Under CMS rules, 33 types of financial fraud are possible in the program, ranging from over-reporting the number of prescriptions filled to billing for brand-name drugs when generics are dispensed. CMS has hired eight private companies to police the program by reviewing claims, analyzing data, and conducting other evaluations to spot unusual billing patterns that might indicate fraud.
Even the health plans that subcontract to pharmacy benefit management companies for Part D are liable. CMS has stated that plans will be held responsible for violations — even for FWA occurring at the PBM or network pharmacy level. For plan sponsors and PBMs, this creates the need to focus on administering specific benefit designs correctly, including coinsurance, deductibles, and TrOOP. It also means making sure pharmaceuticals are priced correctly, reflecting the appropriate average wholesale price, on the day purchases are processed.
"Despite the issuance of various kinds of guidance, there are troubling open issues as to what is expected of Part D contractors in this arena," says Cohen.
She says that a new element under MMA is the FWA program for Part D plans that is required either in addition to, or as part of, their regular compliance programs. "Some enforcement officials believe that the health industry is bent on scheming up new ways to defraud government payers. It is not clear how Part D sponsors should react to these sweeping statements as to what constitutes fraud under Part D," she says.
In a market characterized by rapidly changing prices, different prices for different distribution channels, and the need to comply with maximum allowable cost (MAC) lists, among other things, compliance will not be easy. If a PBM administering the benefit uses the wrong price, and either the government pays too much or the beneficiary pays too much (because of a percentage coinsurance benefit design), there can be serious and expensive enforcement problems for both the administrator and the sponsor. Moreover, areas in which there have been FWA investigations and settlements in the private sector, including mail-order pharmacies and handling of pharmaceutical-related matters by call centers, will also receive close scrutiny.
An area of significant uncertainty is the role of the eight newly created Medicare Drug Integrity Contractors (MEDICs), with whom CMS is contracting to support CMS's antifraud and abuse efforts related to Part D and the Medicare Advantage program. It is not clear how or whether the MEDICs will coordinate with other program integrity activities, including audits and reviews.
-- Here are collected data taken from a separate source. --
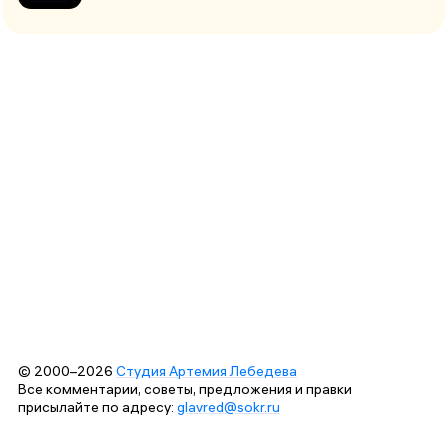
© 2000–2026
Студия Артемия Лебедева
Все комментарии, советы, предложения и правки
присылайте по адресу:
glavred@sokr.ru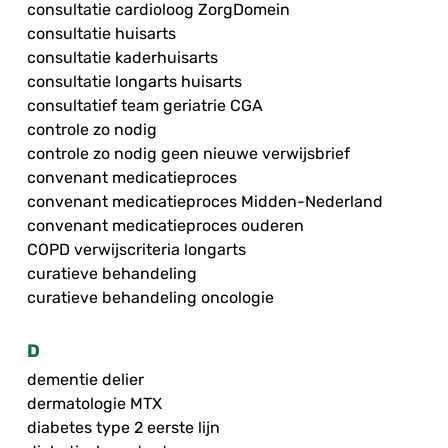
consultatie cardioloog ZorgDomein
consultatie huisarts
consultatie kaderhuisarts
consultatie longarts huisarts
consultatief team geriatrie CGA
controle zo nodig
controle zo nodig geen nieuwe verwijsbrief
convenant medicatieproces
convenant medicatieproces Midden-Nederland
convenant medicatieproces ouderen
COPD verwijscriteria longarts
curatieve behandeling
curatieve behandeling oncologie
D
dementie delier
dermatologie MTX
diabetes type 2 eerste lijn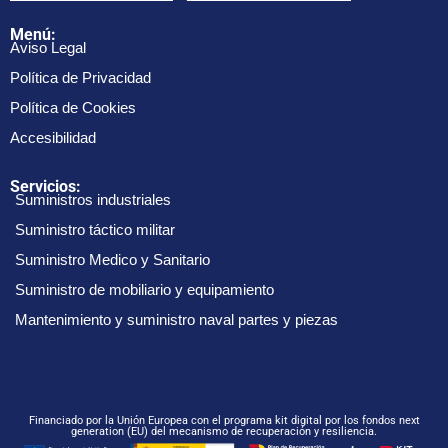
Menú:
Aviso Legal
Política de Privacidad
Política de Cookies
Accesibilidad
Servicios:
Suministros industriales
Suministro táctico militar
Suministro Medico y Sanitario
Suministro de mobiliario y equipamiento
Mantenimiento y suministro naval partes y piezas
Financiado por la Unión Europea con el programa kit digital por los fondos next
generation (EU) del mecanismo de recuperación y resiliencia.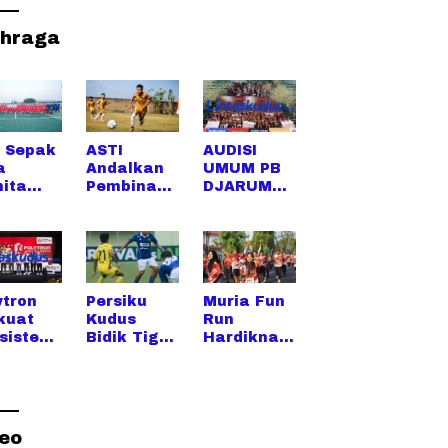
ahraga
 Sepak
ASTI
AUDISI
a
Andalkan
UMUM PB
ita
Pembinaan
DJARUM
i
Berjenjang
2026: DARI
apan
, 13 Tim
SUMATRA
gara
Siap
HINGGA
i
Ramaikan
SULAWESI,
fino
Piala
UPAYA
kandi
Soeratin
PENCARIA
ytron
Persiku
Muria Fun
rdeka
2026
N TALENTA
kuat
Kudus
Run
 di
SUPER
sistem
Bidik Tiga
Hardiknas
us
MAKIN
utangki
Poin Saat
2026 Ajak
MELUAS
ewat
Menjamu
Masyarak
onesia
Tornado
at Kudus
n 2026
dalam
Berolahra
Derby
ga Sambil
deo
Jateng di
Rayakan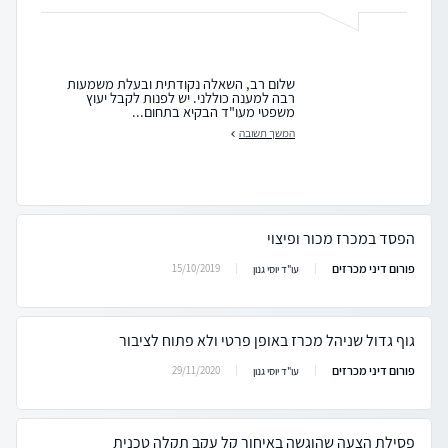
שלום רב, השאלה נקודתית ובעלת משמעות
רבה למענה כוללני. יש לפנות לקבל יעוץ
משפטי מעו"ד הבקיא בתחום...
המשך תשובה
הפסד במכרז מכור ופיצוי
פורום דיני מכרזים
15/10/2019
עו"ד יוסי גנון
גוף גדול שניהל מכרז באופן פרטי ולא פתוח לציבור
פורום דיני מכרזים
29/11/2020
עו"ד יוסי גנון
פסילת הצעה שהוגשה באיחור קל עקב תקלה טכנית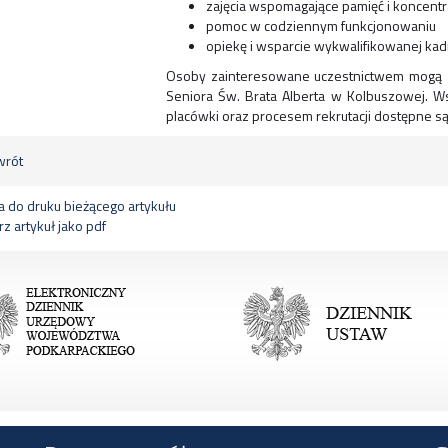
zajęcia wspomagające pamięć i koncentr
pomoc w codziennym funkcjonowaniu
opiekę i wsparcie wykwalifikowanej kad
Osoby zainteresowane uczestnictwem mogą z
Seniora Św. Brata Alberta w Kolbuszowej. W
placówki oraz procesem rekrutacji dostępne 
rót
 do druku bieżącego artykułu
z artykuł jako pdf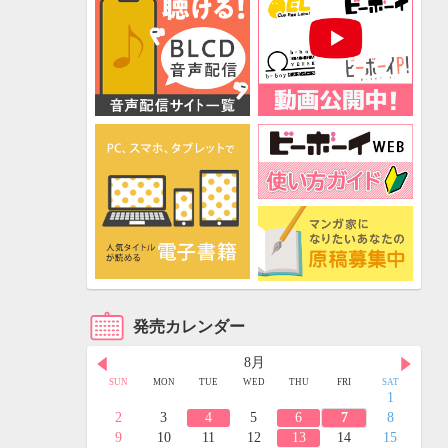
発売カレンダー
8月
FRI
SAT
SUN
MON
TUE
WED
THU
FRI
SAT
3
4
1
10
11
2
3
4
5
6
7
8
17
18
9
10
11
12
13
14
15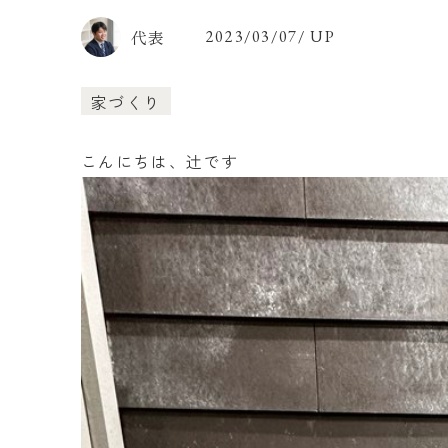
代表
2023/03/07/ UP
家づくり
こんにちは、辻です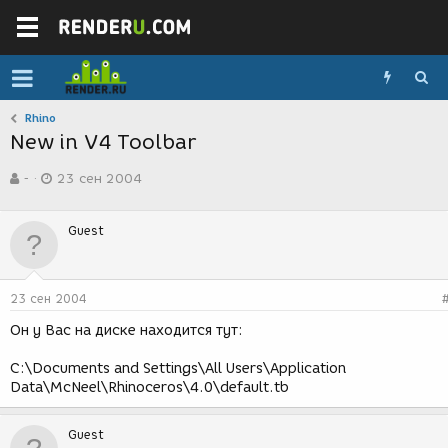
Rhino
New in V4 Toolbar
А
Д
-
23 сен 2004
в
а
т
т
о
а
Guest
р
с
т
о
е
з
м
д
23 сен 2004
ы
а
н
Он у Вас на диске находится тут:
и
я
C:\Documents and Settings\All Users\Application
Data\McNeel\Rhinoceros\4.0\default.tb
Guest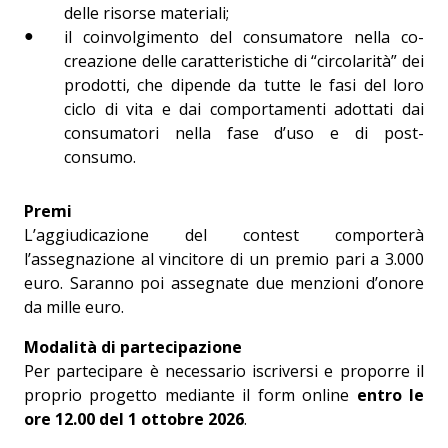
delle risorse materiali;
il coinvolgimento del consumatore nella co-
creazione delle caratteristiche di “circolarità” dei
prodotti, che dipende da tutte le fasi del loro
ciclo di vita e dai comportamenti adottati dai
consumatori nella fase d’uso e di post-
consumo.
Premi
L’aggiudicazione del contest comporterà
l’assegnazione al vincitore di un premio pari a 3.000
euro. Saranno poi assegnate due menzioni d’onore
da mille euro.
Modalità di partecipazione
Per partecipare è necessario iscriversi e proporre il
proprio progetto mediante il form online
entro le
ore 12.00 del 1 ottobre 2026
.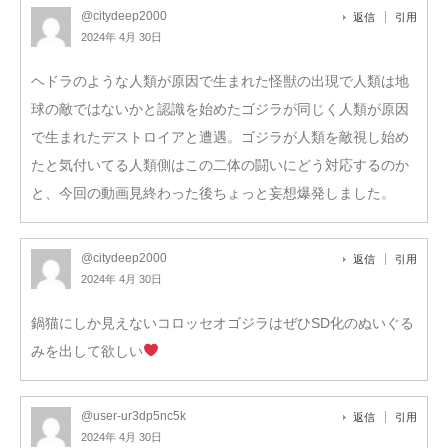
@citydeep2000
返信
引用
2024年 4月 30日
ヘドラのような人類が原因で生まれた怪獣の出現で人類は地
球の敵ではないかと認識を始めたゴジラが同じく人類が原因
で生まれたデストロイアと遭遇。ゴジラが人類を敵視し始め
たと気付いてる人類側はこの二体の闘いにどう対応するのか
と、今回の動画見終わった後ちょっと妄想爆発しました。
@citydeep2000
返信
引用
2024年 4月 30日
鍋猫にしか見えないコロッセオゴジラはぜひSD化のぬいぐる
みを出して欲しい
@user-ur3dp5nc5k
返信
引用
2024年 4月 30日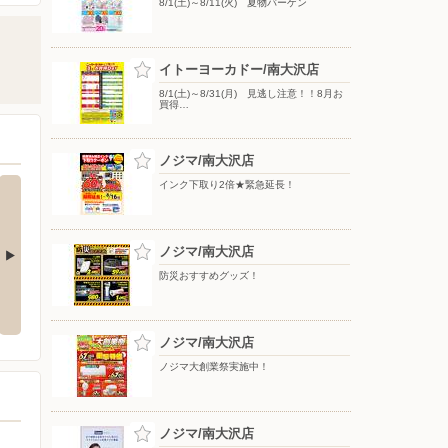
8/1(土)～8/11(火) 夏物バーゲン
イトーヨーカドー/南大沢店
8/1(土)～8/31(月) 見逃し注意！！8月お
買得…
ノジマ/南大沢店
インク下取り2倍★緊急延長！
ノジマ/南大沢店
防災おすすめグッズ！
 アジアンコス
8/1(土)〜8/31(月) はとぼん 20
8/1(土)〜8/11(火) 夏物バーゲン
8
26年8月号
ノジマ/南大沢店
ノジマ大創業祭実施中！
ノジマ/南大沢店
For example, CMS has advised Part D plans to have enrollees call the MEDICs hot line when they are aware of any instance of possible fraud, waste, or abuse. It is not clear if this is meant to cover possible violations by the plans, or providers, or both, or if enrollees should also call their plans; nor is it clear how the MEDIC response will coordinate with the plans' response to enrollees' reports.
That being the case, will the potential in compliance expense outpace the two-year window of virtually risk-free opportunity for health plans?
"What we do know is that not every plan will survive as a Part D participant," says Gorman.